Sunday, February 27, 2011

The fellowship

You've all heard it before, "it's not about your drinking, it was your thinking".  Today, I so get that statement. 

When I first arrived to AA I was seeking a cure, a way to drink without being a slush/slob/vomiting fool. 

When I finally got serious and realized that I could no longer drink,  I went thru a mourning stage of how much my life would suck (what a pathetic thought, my life totally sucked at that point!) now that I couldn't drink at all.  

And when I had resigned to the fact that I could never drink again I accepted it and all the implications of how powerless I was over alcohol and how unmanageable my life was. 

My sponsor kept talking to me about "tools for living" and at meetings I heard "practice these principles in all your affairs".  In other words I could not just stop drinking but fix other areas of my life.  And believe me, besides the drinking,  I have all kinds of baggage and issues.  It's a cool idea and I want a better life. 

What I wasn't expecting was the friendships that I have made thru this program.  Acquaintances, maybe.  People I could relate to, yes.  But now I have genuine, loving, accepting friends. That's my favorite part of AA.  My new friends - I really love them!
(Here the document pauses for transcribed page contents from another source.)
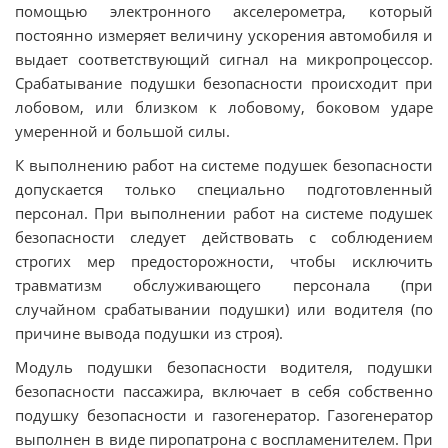
помощью электронного акселерометра, который
постоянно измеряет величину ускорения автомобиля и
выдает соответствующий сигнал на микропроцессор.
Срабатывание подушки безопасности происходит при
лобовом, или близком к лобовому, боковом ударе
умеренной и большой силы.
К выполнению работ на системе подушек безопасности
допускается только специально подготовленный
персонал. При выполнении работ на системе подушек
безопасности следует действовать с соблюдением
строгих мер предосторожности, чтобы исключить
травматизм обслуживающего персонала (при
случайном срабатывании подушки) или водителя (по
причине вывода подушки из строя).
Модуль подушки безопасности водителя, подушки
безопасности пассажира, включает в себя собственно
подушку безопасности и газогенератор. Газогенератор
выполнен в виде пиропатрона с воспламенителем. При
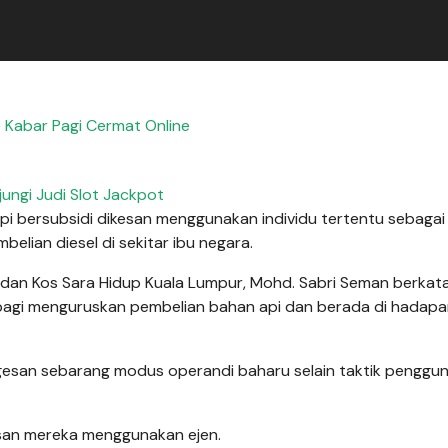
 Kabar Pagi Cermat Online
jungi Judi Slot Jackpot
 bersubsidi dikesan menggunakan individu tertentu sebagai ‘
elian diesel di sekitar ibu negara.
an Kos Sara Hidup Kuala Lumpur, Mohd. Sabri Seman berkata
bagi menguruskan pembelian bahan api dan berada di hadapan
ngesan sebarang modus operandi baharu selain taktik penggu
esan mereka menggunakan ejen.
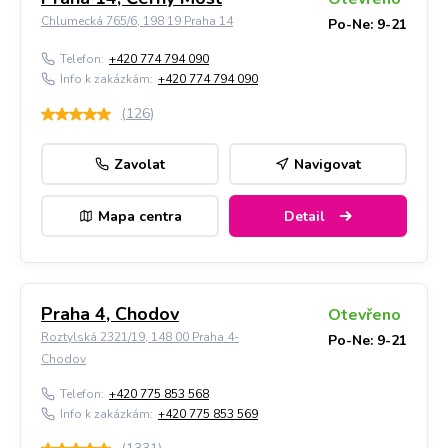
Chlumecká 765/6, 198 19 Praha 14
Po-Ne: 9-21
Telefon:
+420 774 794 090
Info k zakázkám:
+420 774 794 090
(
126
)
Zavolat
Navigovat
Mapa centra
Detail
Praha 4, Chodov
Otevřeno
Roztylská 2321/19, 148 00 Praha 4-
Po-Ne: 9-21
Chodov
Telefon:
+420 775 853 568
Info k zakázkám:
+420 775 853 569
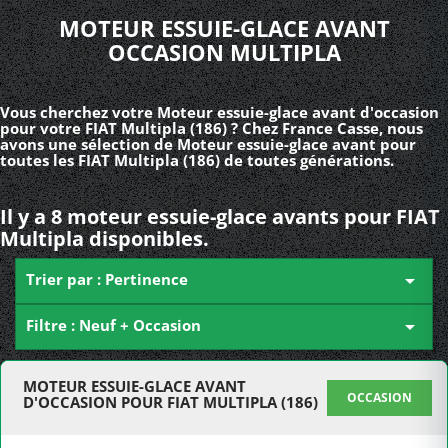
MOTEUR ESSUIE-GLACE AVANT
OCCASION MULTIPLA
Vous cherchez votre Moteur essuie-glace avant d'occasion
pour votre FIAT Multipla (186) ? Chez France Casse, nous
avons une sélection de Moteur essuie-glace avant pour
toutes les FIAT Multipla (186) de toutes générations.
Il y a 8 moteur essuie-glace avants pour FIAT
Multipla disponibles.
Trier par : Pertinence

Filtre : Neuf + Occasion

MOTEUR ESSUIE-GLACE AVANT
OCCASION
D'OCCASION POUR FIAT MULTIPLA (186)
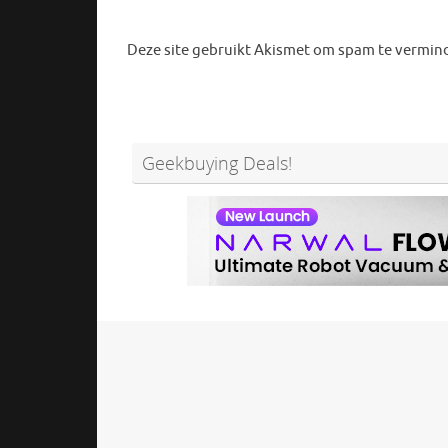
Deze site gebruikt Akismet om spam te vermin
Geekbuying Deals!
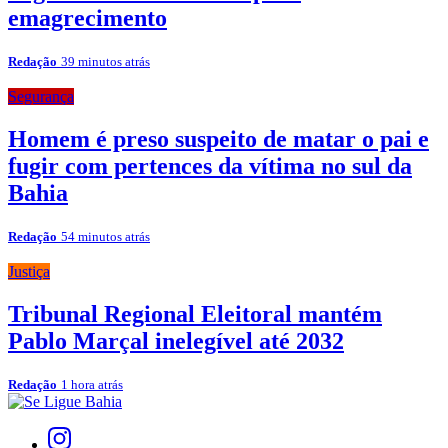
emagrecimento
Redação
39 minutos atrás
Segurança
Homem é preso suspeito de matar o pai e
fugir com pertences da vítima no sul da
Bahia
Redação
54 minutos atrás
Justiça
Tribunal Regional Eleitoral mantém
Pablo Marçal inelegível até 2032
Redação
1 hora atrás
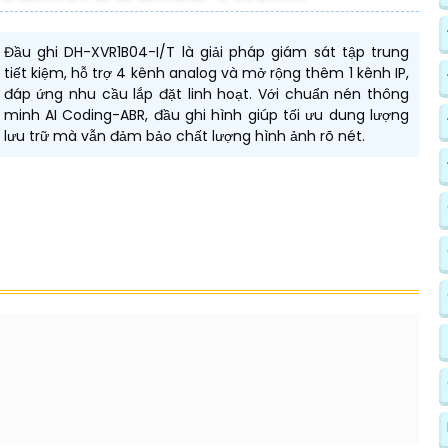
Đầu ghi DH-XVR1B04-I/T là giải pháp giám sát tập trung
tiết kiệm, hỗ trợ 4 kênh analog và mở rộng thêm 1 kênh IP,
đáp ứng nhu cầu lắp đặt linh hoạt. Với chuẩn nén thông
minh AI Coding-ABR, đầu ghi hình giúp tối ưu dung lượng
lưu trữ mà vẫn đảm bảo chất lượng hình ảnh rõ nét.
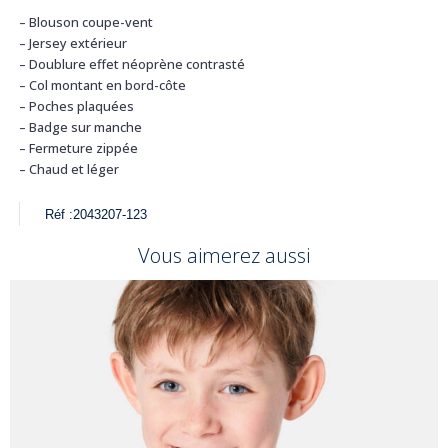
– Blouson coupe-vent
– Jersey extérieur
– Doublure effet néoprène contrasté
– Col montant en bord-côte
– Poches plaquées
– Badge sur manche
– Fermeture zippée
– Chaud et léger
Réf :
2043207-123
Vous aimerez aussi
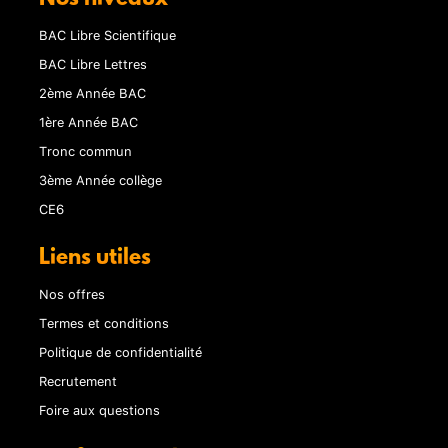
BAC Libre Scientifique
BAC Libre Lettres
2ème Année BAC
1ère Année BAC
Tronc commun
3ème Année collège
CE6
Liens utiles
Nos offres
Termes et conditions
Politique de confidentialité
Recrutement
Foire aux questions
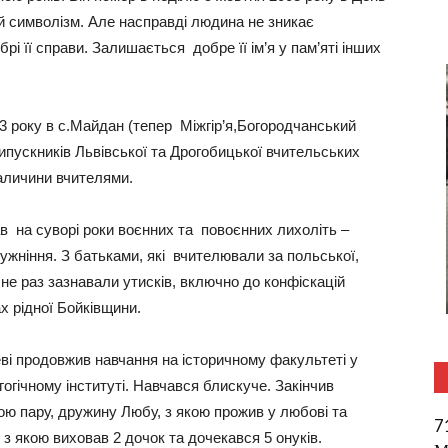
й символізм. Але насправді людина не зникає
рі її справи. Залишається добре її ім’я у пам’яті інших
 року в с.Майдан (тепер Міжгір’я,Богородчанський
 випускників Львівської та Дрогобицької вчительських
Галичини вчителями.
ав на суворі роки воєнних та повоєнних лихоліть –
жніння. З батьками, які вчителювали за польської,
е не раз зазнавали утисків, включно до конфіскацій
х рідної Бойківщини.
ві продовжив навчання на історичному факультеті у
гічному інституті. Навчався блискуче. Закінчив
свою пару, дружину Любу, з якою прожив у любові та
7
 з якою виховав 2 дочок та дочекався 5 онуків.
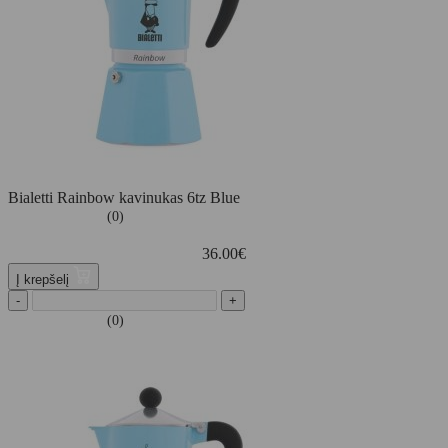
Bialetti Rainbow kavinukas 6tz Blue
(0)
36.00
€
Į krepšelį
-
+
(0)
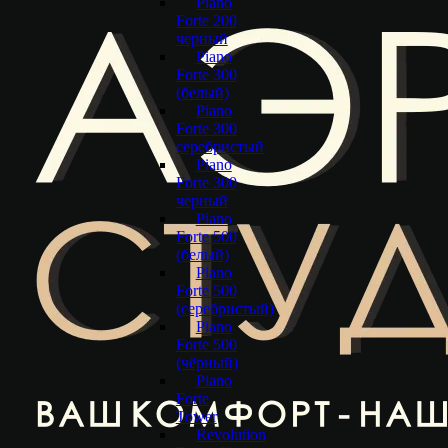
Piano
Forte 200
черный
Piano
Forte 300
(белый)
Piano
Forte 300
серебристый
Piano
Forte 300
черный
Piano
Forte 500
(белый)
Piano
Forte 500
(серебристый)
Piano
Forte 500
(чёрный)
Piano
Forte
Tower
Revolution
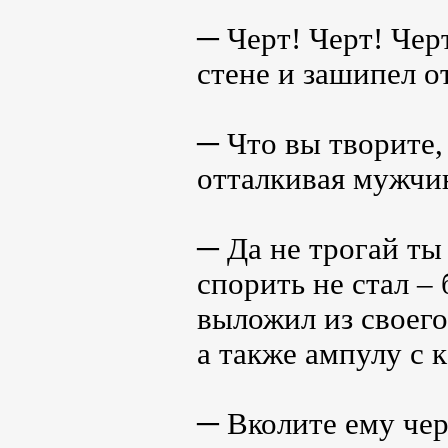
─ Черт! Черт! Чер
стене и зашипел о
─ Что вы творите,
отталкивая мужчин
─ Да не трогай ты
спорить не стал –
выложил из своего
а также ампулу с 
─ Вколите ему чер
At the end of my drinking stint I was very isolated socially.  Actually the whole 10 years after I got married and moved out of state, I had a problem making new friends.  I never felt like I fit in with the women I'd meet at work or thru my kids' schools.  It was though they already had enough friends and weren't interested in more. It could have been just me but I've never had a problem making friends in the past.

Anyway, one of the many unexpected benefits of AA for me has been the friendships that I've made. And we do things besides go to meetings which is so great because I needed to learn how to go out and have fun without drinking.